We find no merit in plaintiff's argument that the trial court's finding of no custodial environment was erroneous because the court originally granted defendant temporary custody without first conducting a complete evidentiary hearing. The trial court's order is irrelevant to the existence or establishment of a custodial environment. Blaskowski, supra. In determining whether an established custodial environment exists, it makes no difference whether that environment was created by a court order, without a court order, in violation of a court order, or by a court order that was subsequently reversed. Id. Thus, an error by the court in granting defendant temporary custody of the children pending the permanent custody trial would not affect the trial court's analysis of whether an established custodial environment existed.

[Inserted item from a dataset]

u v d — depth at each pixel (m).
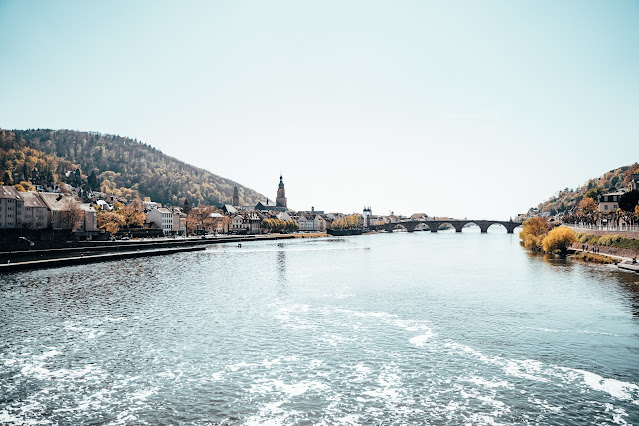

Plaintiff further argues that the trial court's conclusion, that awarding custody to defendant was in the best interest of the children, was against the great weight of the evidence. Again, we disagree.

To expedite the resolution of a child custody dispute by prompt and final adjudication, all orders and judgments of the circuit court shall be affirmed on appeal unless the trial judge made findings of fact against the great weight of evidence or committed a palpable abuse of discretion or a clear legal error on a major issue. [MCL 722.28; MSA 25.312(8).]

In reviewing child custody cases, appellate courts must apply three different standards of review to three distinct types of findings. Fletcher v Fletcher, 447 Mich. 871, 877; 526 N.W.2d 889 (1994). Findings of fact are reviewed under the great weight standard, discretionary rulings are reviewed for an abuse of discretion, and questions of law are reviewed for clear legal error. Id.

Having reviewed the record in this matter, we conclude that the trial court's findings of fact were supported by the great weight of the evidence. Furthermore, the trial court did not commit clear legal error in analyzing the statutory best interest factors. Accordingly, the court's determination that the analysis of the statutory best interest factors supports the award of custody to defendant did not constitute an abuse of discretion. We affirm the trial court's decision granting defendant custody.

Finally, after reviewing this matter, we find that plaintiff has failed to support her argument that the trial judge was prejudiced against her.